Alternatively, you can skip this part, and Dask will operate within a thread pool contained entirely with your local process.
The dask-kubernetes project provides a Dask Kubernetes Operator.
from dask_kubernetes.operator import KubeCluster
cluster = KubeCluster(
name="my-dask-cluster",
image='ghcr.io/dask/dask:latest'
)
cluster.scale(10)
Learn more at Dask Kubernetes Documentation
The dask-jobqueue project interfaces with popular job submission projects, like SLURM, PBS, SGE, LSF, Torque, Condor, and others.
from dask_jobqueue import SLURMCluster
cluster = SLURMCluster()
cluster.scale(jobs=10)
You can also deploy Dask with MPI
# myscript.py
from dask_mpi import initialize
initialize()
from dask.distributed import Client
client = Client() # Connect this local process to remote workers
$ mpirun -np 4 python myscript.py
Learn more at Dask Jobqueue Documentation and the Dask MPI Documentation.

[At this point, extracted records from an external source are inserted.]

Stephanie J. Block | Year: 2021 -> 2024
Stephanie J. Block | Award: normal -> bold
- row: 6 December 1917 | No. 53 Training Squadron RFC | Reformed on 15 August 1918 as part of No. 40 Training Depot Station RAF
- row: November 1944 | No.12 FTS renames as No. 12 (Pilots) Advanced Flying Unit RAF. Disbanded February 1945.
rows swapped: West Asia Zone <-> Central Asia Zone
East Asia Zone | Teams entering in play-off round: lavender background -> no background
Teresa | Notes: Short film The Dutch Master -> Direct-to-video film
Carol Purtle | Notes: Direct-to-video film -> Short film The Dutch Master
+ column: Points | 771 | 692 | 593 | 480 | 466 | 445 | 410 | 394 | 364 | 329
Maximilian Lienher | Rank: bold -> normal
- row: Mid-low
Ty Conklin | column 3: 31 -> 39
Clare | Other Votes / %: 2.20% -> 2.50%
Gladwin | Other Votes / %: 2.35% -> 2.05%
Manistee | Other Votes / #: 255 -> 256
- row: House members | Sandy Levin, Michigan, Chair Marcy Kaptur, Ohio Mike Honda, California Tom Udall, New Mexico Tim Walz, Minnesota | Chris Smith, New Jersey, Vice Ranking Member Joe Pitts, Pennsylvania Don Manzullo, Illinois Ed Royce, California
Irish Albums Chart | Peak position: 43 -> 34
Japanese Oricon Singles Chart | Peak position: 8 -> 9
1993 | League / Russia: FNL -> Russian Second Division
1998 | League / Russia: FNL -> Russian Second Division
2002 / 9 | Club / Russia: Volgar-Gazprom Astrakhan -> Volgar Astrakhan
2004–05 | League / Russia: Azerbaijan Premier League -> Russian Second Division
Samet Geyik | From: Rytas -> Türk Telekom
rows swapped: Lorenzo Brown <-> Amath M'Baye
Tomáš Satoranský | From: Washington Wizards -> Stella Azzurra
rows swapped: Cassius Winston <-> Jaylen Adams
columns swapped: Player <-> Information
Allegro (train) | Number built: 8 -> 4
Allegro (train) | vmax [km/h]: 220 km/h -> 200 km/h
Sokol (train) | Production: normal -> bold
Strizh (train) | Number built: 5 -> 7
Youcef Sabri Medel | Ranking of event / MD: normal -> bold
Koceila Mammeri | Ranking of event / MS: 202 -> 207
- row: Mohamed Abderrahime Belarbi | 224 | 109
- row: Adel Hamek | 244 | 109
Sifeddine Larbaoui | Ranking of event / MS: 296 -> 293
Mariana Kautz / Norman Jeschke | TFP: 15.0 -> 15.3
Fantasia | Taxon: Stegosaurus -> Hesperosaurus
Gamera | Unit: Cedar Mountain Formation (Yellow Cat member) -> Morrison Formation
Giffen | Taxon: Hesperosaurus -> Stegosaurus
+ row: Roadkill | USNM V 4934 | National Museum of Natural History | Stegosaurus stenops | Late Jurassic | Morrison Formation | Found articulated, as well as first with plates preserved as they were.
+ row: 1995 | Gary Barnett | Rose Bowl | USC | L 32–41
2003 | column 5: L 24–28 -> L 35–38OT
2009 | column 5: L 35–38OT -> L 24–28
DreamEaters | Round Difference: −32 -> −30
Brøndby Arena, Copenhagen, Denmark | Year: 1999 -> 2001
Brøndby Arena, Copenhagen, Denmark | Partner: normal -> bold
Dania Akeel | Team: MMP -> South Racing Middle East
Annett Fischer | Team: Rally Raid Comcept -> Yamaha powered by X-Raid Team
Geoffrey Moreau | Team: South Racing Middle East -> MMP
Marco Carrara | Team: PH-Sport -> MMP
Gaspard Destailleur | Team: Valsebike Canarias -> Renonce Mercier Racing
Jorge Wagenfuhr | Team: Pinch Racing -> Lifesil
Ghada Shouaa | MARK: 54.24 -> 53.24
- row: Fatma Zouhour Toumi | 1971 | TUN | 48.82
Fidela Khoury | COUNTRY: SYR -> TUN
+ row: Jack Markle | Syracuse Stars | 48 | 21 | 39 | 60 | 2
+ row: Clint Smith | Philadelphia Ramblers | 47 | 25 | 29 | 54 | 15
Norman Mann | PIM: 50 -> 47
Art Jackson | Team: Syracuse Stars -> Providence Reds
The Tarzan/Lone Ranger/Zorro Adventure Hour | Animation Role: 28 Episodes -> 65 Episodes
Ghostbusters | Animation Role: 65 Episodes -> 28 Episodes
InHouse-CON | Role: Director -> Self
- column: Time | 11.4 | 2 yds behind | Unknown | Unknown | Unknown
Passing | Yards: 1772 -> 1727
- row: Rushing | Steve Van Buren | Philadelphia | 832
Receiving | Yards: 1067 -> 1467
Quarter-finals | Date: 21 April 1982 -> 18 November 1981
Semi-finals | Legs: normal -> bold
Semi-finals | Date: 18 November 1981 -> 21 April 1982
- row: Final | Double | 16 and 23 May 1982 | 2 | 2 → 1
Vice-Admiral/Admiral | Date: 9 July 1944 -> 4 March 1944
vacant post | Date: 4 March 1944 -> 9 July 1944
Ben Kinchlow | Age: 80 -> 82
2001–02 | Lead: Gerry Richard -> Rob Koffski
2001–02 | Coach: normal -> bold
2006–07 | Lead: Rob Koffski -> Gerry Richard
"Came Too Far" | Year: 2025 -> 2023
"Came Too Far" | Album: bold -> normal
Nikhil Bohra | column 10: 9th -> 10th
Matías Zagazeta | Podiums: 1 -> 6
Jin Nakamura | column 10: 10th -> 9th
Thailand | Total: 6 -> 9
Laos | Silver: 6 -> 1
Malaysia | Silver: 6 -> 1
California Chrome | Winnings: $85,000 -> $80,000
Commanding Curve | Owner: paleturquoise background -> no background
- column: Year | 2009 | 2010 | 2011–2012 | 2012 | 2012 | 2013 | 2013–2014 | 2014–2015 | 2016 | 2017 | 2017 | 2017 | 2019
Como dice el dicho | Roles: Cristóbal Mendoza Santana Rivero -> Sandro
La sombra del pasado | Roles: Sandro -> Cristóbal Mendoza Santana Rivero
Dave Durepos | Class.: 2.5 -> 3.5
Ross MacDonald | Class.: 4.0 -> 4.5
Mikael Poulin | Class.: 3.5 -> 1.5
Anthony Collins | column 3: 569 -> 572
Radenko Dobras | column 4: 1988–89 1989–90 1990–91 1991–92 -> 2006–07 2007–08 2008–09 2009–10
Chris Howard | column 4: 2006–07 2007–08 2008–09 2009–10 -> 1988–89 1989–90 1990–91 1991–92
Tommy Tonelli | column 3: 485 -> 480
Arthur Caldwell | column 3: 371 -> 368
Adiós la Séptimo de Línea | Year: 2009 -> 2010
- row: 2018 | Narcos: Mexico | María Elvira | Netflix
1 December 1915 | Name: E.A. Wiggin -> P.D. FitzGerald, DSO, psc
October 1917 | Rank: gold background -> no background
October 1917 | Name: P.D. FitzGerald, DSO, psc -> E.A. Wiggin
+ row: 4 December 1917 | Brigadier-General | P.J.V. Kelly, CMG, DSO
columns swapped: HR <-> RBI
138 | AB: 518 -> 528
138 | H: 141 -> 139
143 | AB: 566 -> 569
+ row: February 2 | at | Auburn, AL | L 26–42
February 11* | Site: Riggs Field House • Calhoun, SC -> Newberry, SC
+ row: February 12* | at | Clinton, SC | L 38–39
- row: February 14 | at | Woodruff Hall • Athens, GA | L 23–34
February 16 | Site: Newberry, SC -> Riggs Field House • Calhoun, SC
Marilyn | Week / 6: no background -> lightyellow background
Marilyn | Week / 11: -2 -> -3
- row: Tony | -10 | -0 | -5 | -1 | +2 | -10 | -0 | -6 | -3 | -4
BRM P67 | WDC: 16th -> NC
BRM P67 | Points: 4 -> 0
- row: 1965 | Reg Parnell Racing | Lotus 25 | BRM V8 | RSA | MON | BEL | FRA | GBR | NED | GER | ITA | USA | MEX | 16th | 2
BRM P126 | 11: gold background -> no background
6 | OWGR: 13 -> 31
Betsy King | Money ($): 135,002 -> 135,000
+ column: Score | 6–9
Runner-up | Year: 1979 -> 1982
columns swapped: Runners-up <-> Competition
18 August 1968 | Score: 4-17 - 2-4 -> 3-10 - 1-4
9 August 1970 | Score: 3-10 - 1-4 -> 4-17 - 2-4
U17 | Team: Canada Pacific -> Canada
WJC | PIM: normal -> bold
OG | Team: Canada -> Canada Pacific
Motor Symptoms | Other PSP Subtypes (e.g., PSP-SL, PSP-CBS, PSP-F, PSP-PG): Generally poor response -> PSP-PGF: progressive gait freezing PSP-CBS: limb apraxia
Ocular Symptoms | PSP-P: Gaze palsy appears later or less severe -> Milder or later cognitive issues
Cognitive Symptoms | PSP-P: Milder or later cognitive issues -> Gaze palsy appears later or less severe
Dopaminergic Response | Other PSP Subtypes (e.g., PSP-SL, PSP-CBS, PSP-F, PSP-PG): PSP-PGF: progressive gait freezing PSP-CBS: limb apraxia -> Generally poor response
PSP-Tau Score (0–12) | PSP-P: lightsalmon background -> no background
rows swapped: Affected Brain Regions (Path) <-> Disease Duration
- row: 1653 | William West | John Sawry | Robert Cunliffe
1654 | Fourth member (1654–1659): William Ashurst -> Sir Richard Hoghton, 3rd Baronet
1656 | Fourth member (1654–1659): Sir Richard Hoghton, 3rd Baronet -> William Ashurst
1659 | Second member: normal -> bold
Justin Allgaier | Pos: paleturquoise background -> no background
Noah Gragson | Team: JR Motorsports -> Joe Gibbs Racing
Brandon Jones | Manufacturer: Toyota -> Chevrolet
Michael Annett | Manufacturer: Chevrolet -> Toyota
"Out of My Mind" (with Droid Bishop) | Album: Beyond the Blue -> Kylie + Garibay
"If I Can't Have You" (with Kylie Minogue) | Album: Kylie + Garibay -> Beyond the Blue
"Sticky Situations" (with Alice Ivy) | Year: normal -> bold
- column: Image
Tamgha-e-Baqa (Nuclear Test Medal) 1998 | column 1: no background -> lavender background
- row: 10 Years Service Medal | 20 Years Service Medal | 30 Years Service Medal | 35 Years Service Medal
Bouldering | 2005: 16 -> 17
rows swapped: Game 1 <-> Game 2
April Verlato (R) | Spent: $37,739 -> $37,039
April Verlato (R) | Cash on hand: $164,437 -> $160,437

The dask-cloudprovider project interfaces with popular cloud platforms like AWS, GCP, Azure, and Digital Ocean.
from dask_cloudprovider.aws import FargateCluster
cluster = FargateCluster(
# Cluster manager specific config kwargs
)
Learn more at Dask CloudProvider Documentation
Several companies offer commercial Dask products. These are not open source, but tend to be easier, safer, cheaper, more fully featured, etc.. All options here include solid free offerings for individuals.
Coiled provides a standalone Dask deployment product that works in AWS and GCP.
Coiled notably employs many of the active Dask maintainers today.
Learn more at Coiled
Saturn Cloud provides Dask as part of their hosted platform including Jupyter and other products.
Learn more at Saturn Cloud
Nebari from Quansight provides Dask as part of a Kubernetes-based git-ops manged platform along with Jupyter and other products suitable for on-prem deployments.
Learn more at Nebari
Learn with Examples¶
Dask use is widespread, across all industries and scales. Dask is used anywhere Python is used and people experience pain due to large scale data, or intense computing.
You can learn more about Dask applications at the following sources:
Additionally, we encourage you to look through the reference documentation on this website related to the API that most closely matches your application.
Dask was designed to be easy to use and powerful. We hope that it’s able to help you have fun with your work.